One of the most interesting things about this genre is that historical events seem to play a key role in them. Most romantic historical fiction uses history only as a colourful backdrop (costumes, manners, traditions, etc.) for romance: think the Regency period in England or the antebellum South in the U.S. In kitchen sink romance historical events assume the roles that characters would in other kinds of romantic fiction; they influence, for good and bad, the paths characters choose or have chosen for them.

But the most fascinating aspect of this genre is the role that work plays in it. Having a job, keeping a job, getting a job, or losing a job is of crucial importance in these stories. These are not characters who take a steady income for granted. In fact, many of these novels seem to be as much about work as they do about romance. And these aren't rags-to-riches stories. At most they're rags to ready-to-wear stories. This genre states that employment, or the lack of it, has as much of a role in romantic fiction as good looks, nice clothes, and a winning personality. Even modern literary fiction rarely has anything to say about the importance of work, especially the kind that's paid by the hour.

Kitchen sink romance stands in stark contrast in this regard to almost all other romantic fiction. Most romantic historical fiction revolves around women getting their hooks into titled plutocrats, or winning their rightful (and juicy) inheritance and marrying Lord Wavy-Chesthair. Contemporary romantic fiction is even worse. Harlequin publishes a line of romance novels that's entirely devoted to stories of 9-5 women landing millionaires or billionaires, and urban romances (code for fiction for African-American women) are all about poor women snagging rich pro athletes or even richer hip-hop artists.

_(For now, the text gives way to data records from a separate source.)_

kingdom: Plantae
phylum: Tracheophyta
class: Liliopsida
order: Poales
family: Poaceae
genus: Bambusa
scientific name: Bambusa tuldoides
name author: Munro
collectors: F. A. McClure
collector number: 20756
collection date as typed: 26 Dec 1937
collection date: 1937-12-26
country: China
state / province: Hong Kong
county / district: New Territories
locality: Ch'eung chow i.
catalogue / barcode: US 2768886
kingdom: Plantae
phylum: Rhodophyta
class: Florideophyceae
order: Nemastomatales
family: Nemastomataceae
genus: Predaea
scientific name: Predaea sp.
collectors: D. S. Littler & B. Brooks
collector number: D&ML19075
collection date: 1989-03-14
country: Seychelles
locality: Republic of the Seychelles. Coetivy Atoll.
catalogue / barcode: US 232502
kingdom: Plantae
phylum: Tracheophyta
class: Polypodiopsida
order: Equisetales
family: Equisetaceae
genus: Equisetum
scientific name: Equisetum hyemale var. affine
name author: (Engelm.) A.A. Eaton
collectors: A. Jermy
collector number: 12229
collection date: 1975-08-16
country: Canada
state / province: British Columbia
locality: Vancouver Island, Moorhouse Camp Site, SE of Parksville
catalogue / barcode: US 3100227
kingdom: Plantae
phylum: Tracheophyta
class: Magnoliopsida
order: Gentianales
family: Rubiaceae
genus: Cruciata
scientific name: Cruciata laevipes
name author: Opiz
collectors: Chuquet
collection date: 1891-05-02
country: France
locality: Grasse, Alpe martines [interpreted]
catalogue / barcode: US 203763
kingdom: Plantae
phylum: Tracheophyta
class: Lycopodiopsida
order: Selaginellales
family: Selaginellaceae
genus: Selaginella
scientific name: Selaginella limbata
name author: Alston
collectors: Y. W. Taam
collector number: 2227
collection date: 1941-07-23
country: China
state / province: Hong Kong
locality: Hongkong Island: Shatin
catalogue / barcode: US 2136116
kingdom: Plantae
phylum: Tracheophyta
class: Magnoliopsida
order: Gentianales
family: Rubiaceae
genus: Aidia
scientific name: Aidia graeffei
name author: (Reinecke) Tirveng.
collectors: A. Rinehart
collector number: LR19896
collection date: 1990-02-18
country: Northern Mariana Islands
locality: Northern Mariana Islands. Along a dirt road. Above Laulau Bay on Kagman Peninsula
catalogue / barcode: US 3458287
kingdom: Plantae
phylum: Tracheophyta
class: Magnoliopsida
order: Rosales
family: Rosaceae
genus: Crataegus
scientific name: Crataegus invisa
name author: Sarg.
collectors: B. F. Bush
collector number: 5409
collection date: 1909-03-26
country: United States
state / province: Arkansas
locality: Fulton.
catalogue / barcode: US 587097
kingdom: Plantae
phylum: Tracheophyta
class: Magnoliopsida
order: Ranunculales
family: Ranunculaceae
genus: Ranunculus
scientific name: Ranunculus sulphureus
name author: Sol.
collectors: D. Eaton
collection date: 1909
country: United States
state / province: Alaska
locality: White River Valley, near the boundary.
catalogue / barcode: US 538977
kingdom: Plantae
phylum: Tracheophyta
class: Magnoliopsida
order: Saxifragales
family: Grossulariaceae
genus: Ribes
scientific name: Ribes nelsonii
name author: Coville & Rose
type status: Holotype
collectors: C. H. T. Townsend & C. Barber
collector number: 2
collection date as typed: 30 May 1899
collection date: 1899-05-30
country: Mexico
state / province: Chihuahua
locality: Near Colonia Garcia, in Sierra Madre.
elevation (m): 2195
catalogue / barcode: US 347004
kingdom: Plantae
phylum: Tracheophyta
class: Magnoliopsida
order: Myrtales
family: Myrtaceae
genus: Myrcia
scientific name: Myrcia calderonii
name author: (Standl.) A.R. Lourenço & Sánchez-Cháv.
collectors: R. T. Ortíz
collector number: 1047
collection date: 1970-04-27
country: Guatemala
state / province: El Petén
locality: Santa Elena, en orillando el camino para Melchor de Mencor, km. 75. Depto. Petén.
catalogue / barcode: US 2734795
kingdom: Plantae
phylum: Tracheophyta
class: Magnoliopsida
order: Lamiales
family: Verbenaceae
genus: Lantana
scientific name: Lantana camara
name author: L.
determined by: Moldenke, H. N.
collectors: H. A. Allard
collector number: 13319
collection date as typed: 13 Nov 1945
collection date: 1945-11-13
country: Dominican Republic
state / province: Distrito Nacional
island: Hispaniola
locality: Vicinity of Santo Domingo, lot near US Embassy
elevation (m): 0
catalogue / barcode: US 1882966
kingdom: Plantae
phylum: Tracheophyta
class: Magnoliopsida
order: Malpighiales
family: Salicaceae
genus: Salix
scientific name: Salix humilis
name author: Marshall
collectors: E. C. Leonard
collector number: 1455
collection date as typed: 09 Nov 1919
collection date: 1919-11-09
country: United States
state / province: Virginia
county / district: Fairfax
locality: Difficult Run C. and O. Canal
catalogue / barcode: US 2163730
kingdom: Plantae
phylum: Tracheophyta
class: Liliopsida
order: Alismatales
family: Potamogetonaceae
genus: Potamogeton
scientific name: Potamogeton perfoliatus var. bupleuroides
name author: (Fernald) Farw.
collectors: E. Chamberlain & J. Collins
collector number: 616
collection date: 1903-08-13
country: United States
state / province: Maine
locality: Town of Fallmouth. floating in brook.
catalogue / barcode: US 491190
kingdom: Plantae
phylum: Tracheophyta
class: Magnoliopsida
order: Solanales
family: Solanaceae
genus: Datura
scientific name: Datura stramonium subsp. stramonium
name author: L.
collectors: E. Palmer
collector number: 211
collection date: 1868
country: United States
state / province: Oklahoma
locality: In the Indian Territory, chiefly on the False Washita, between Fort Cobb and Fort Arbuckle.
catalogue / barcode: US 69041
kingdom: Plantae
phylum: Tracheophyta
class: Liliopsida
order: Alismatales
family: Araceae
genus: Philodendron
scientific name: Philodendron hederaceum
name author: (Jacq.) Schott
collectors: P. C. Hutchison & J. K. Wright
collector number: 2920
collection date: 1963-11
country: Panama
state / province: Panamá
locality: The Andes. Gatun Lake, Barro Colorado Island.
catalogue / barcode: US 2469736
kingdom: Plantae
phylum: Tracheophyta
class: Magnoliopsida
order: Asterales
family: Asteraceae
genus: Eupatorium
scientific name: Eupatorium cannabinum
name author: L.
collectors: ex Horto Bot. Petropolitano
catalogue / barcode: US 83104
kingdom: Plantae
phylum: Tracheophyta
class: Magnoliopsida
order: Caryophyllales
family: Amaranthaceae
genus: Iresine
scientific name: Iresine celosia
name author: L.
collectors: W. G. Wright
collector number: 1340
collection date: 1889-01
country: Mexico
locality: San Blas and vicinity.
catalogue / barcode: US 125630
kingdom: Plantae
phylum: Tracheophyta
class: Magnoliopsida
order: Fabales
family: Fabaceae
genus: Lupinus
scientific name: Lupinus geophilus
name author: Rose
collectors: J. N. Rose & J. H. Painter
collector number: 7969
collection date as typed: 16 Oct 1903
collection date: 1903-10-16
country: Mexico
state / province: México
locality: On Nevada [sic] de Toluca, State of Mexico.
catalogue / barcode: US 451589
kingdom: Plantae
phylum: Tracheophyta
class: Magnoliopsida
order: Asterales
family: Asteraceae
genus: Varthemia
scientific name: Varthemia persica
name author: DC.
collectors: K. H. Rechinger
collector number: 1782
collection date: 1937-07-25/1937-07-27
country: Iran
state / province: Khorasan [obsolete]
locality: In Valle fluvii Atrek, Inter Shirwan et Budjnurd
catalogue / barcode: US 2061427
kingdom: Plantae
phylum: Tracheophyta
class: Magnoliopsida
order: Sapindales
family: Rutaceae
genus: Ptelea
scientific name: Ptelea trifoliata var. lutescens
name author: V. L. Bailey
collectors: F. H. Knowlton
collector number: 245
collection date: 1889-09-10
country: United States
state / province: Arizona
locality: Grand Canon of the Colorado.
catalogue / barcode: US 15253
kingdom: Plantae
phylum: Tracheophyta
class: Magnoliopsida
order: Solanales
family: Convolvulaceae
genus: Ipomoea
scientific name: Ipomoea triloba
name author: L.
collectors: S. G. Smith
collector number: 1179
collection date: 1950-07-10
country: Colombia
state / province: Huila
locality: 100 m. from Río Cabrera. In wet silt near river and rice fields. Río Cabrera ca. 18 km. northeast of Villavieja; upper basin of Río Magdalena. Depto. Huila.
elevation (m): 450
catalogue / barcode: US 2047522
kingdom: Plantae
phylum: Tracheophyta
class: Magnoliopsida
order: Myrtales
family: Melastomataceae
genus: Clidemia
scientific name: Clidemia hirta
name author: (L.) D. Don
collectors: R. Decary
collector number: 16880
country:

Interestingly, there is no equivalent to kitchen sink romance in the U.S. Not even close. I think this points out the absolute horror Americans have of the concept of poverty or menial labour. To an American, being at or below the bottom rung of the economic ladder signifies a personal failure, not the result of specific economic conditions. Kitchen sink romance takes a more holistic look at romance, seeing it as something that can't be separated from work and current events. Having read passages from a few of these books I can't say that there's any deathless prose in this genre, but, unlike virtually all other romantic fiction, kitchen sink romance clearly isn't afraid to acknowledge reality.